:: Text shown ::

State v. Fair, 354 N.C. 131, 166-67, 557 S.E.2d 500, 524-25 (2001) (citations omitted), cert. denied, 535 U.S. 1114 (2002). Here, defendant told the trial court that his attorney was not asking the questions defendant told him to ask Detective Braswell; however, the record does not shed any light on the nature or the substance of those desired questions. We note that defendant was generally disruptive throughout trial, was forced to leave the courtroom when this behavior escalated while Detective Braswell was on the witness stand, and had to consult with his attorney outside of court thereafter. In light of defendant’s disruptive behavior, we cannot ascertain, without engaging in conjecture, whether defendant had a serious disagreement with his attorney regarding trial strategy or whether he simply sought to hinder the proceedings. As a result, it cannot be determined from the cold record whether an absolute impasse existed as described in Mi. Accordingly, we vacate this portion of the Court of Appeals’ opinion and remand this case to that court for entry of an order dismissing defendant’s IAC claim without prejudice to his right to assert it in a motion for appropriate relief.
REVERSED IN PART; VACATED IN PART AND REMANDED.
. Section 14-32 describes three different types of felonious assault with a deadly weapon and assigns varying punishment levels to each as follows:
(a) Any person who assaults another person with a deadly weapon with intent to kill and inflicts serious injury shall be punished as a Class C felon.

:::

— Directives —
a - Write out the court opinion excerpt word for word, starting with "REVERSED IN PART;" and going on through "Class C felon.".
b - Answer these questions from the court opinion excerpt:
(i) Which witness was on the stand when the defendant was forced to leave the courtroom?
(ii) How many types of felonious assault with a deadly weapon does Section 14-32 describe?
(iii) Under subsection (a), as what class of felon is such a person punished?
Rely solely on the court opinion excerpt for your responses.

:: Information given ::

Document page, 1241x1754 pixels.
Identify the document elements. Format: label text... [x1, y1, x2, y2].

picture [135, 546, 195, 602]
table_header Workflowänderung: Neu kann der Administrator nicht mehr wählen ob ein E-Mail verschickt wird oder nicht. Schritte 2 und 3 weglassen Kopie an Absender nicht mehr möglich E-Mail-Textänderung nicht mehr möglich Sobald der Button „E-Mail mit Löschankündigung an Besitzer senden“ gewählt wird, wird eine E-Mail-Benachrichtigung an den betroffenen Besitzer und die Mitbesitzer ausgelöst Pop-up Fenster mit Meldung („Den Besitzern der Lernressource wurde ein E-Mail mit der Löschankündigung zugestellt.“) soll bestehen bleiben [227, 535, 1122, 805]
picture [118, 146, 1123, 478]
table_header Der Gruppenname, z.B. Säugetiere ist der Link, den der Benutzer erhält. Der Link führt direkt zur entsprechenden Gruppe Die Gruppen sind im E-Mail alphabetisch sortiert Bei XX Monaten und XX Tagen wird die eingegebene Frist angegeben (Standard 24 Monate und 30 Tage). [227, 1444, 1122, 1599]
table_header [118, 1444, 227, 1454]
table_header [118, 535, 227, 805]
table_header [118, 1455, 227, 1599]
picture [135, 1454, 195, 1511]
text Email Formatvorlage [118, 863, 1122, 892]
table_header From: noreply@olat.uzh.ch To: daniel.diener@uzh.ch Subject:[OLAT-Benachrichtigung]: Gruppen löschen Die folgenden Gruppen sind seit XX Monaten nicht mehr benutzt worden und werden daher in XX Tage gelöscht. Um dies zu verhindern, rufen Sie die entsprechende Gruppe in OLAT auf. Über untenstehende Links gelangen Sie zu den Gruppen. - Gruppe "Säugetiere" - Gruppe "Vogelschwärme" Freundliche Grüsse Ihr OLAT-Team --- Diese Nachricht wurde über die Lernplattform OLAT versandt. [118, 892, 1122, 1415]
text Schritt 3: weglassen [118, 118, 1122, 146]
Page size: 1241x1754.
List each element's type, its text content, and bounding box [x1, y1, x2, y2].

:::

— Responses to the tasks —
a -
REVERSED IN PART; VACATED IN PART AND REMANDED.
. Section 14-32 describes three different types of felonious assault with a deadly weapon and assigns varying punishment levels to each as follows:
(a) Any person who assaults another person with a deadly weapon with intent to kill and inflicts serious injury shall be punished as a Class C felon.

b -
(i) Detective Braswell
(ii) Three
(iii) Class C